PASSAGE TO READ:

Industrial data and analyses

HUNGARIAN CHEMICAL INDUSTRY IN 2015 – a brief overview

Chemical Industry in Hungary: A snapshot on a growing industry in Central Europe – Presentation by Iván Budai, Director of Mavesz at the Budapest meeting of the Safety Commission of Fertilizer Europe on 29 April 2016 

HU Chemical Industry Production & Sales_2015

 OXFORD ECONOMICS report  on the evolution of competitiveness in the European chemical industry: historical trends and future prospects (September 2014)

  

CHEMICAL INDUSTRY IN HUNGARY – a brief overview

Chemical industry in Hungary is an important branch of the national economy. Since 2007 it has been performing above the industrial and national economic average, contributing to the positive foreign trade balance of the country, producing 17 % of all industrial export.

Chemical industry has the largest output in the processing industry sector (17 billion Euro in 2012), producing 27 % of the added value of the whole  industry of the country.  Production of chemicals & chemical products (NACE 20) with an output of  4,5 billion Euro (2012) is the  5th largest branch of the processing industry sector (following automotive, engineering, electronic and food processing industries).

Since the early 1990s the industry underwent significant structural and technological changes. Its privatization has been completed, due to new investments its technological base has been renewed, the leading petrochemical companies in the country have become regional players in the Central European chemicals market.

About half of the chemical products manufactured in Hungary are exported, 93 % of them to European countries. Major destinations are (2012) Germany, Romania, Russia, Poland, Italy and the Central European region.

RECORDS SUPPLIED:
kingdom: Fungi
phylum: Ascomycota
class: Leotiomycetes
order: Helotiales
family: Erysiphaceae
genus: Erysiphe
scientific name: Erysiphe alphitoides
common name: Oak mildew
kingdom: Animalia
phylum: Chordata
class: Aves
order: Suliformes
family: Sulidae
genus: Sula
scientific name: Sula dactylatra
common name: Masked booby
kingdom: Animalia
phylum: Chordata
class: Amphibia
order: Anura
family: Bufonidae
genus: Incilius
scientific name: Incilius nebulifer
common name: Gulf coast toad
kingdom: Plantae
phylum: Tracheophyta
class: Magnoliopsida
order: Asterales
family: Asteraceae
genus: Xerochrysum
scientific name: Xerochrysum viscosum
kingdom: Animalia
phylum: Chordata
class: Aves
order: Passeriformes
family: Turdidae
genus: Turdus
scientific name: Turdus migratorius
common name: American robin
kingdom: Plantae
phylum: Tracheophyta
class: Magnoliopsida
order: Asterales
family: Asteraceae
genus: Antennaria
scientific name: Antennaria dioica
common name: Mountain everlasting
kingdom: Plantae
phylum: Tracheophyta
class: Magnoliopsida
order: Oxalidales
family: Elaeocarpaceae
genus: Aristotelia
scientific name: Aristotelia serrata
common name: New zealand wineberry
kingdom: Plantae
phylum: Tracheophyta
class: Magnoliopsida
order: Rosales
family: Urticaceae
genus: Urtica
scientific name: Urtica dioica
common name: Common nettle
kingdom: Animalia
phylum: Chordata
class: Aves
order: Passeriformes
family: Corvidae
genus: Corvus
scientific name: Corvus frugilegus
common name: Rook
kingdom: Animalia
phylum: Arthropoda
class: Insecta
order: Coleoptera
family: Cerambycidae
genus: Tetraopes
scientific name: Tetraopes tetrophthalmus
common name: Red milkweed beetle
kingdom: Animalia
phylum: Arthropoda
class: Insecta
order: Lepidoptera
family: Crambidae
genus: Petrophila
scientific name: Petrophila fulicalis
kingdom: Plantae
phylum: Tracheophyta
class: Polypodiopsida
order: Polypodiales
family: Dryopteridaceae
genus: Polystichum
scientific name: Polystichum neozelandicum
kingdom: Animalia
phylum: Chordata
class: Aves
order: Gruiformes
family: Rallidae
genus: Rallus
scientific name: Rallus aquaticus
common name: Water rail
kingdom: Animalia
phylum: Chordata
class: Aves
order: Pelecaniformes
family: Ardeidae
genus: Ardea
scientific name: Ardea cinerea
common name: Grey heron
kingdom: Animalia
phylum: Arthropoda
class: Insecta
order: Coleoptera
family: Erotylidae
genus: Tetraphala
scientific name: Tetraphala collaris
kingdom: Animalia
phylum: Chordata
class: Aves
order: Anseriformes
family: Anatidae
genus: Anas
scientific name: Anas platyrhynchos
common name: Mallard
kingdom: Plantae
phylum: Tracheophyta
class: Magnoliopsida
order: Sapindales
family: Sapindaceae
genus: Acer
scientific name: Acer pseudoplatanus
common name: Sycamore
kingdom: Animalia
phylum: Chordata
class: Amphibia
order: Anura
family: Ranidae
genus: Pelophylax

QUESTIONS TO ANSWER:
• A. Using the overview of the Hungarian chemical industry, decide whether each statement below agrees with it, answering yes or no and quoting the words that settle it.
(i) The chemical industry produces 17 % of all of Hungary's industrial export.
(ii) Production of chemicals and chemical products is the third largest branch of the processing industry sector.
(iii) Most of the exported chemical products go to Asian countries.
• B. Answer these questions from the overview of the Hungarian chemical industry.
(i) Since what year has the industry been performing above the industrial and national economic average?
(ii) What percentage of the added value of the country's whole industry does the chemical industry produce?
(iii) Which country is named first among the major export destinations?
• C. Reproduce the overview of the Hungarian chemical industry word for word, everything from "Chemical industry in Hungary is" down to "all industrial export.".

RESPONSES IN ORDER:
• A.
(i) Yes: "producing 17 % of all industrial export."
(ii) No: "is the  5th largest branch of the processing industry sector"
(iii) No: "93 % of them to European countries."

• B.
(i) 2007
(ii) 27 %
(iii) Germany

• C.
Chemical industry in Hungary is an important branch of the national economy. Since 2007 it has been performing above the industrial and national economic average, contributing to the positive foreign trade balance of the country, producing 17 % of all industrial export.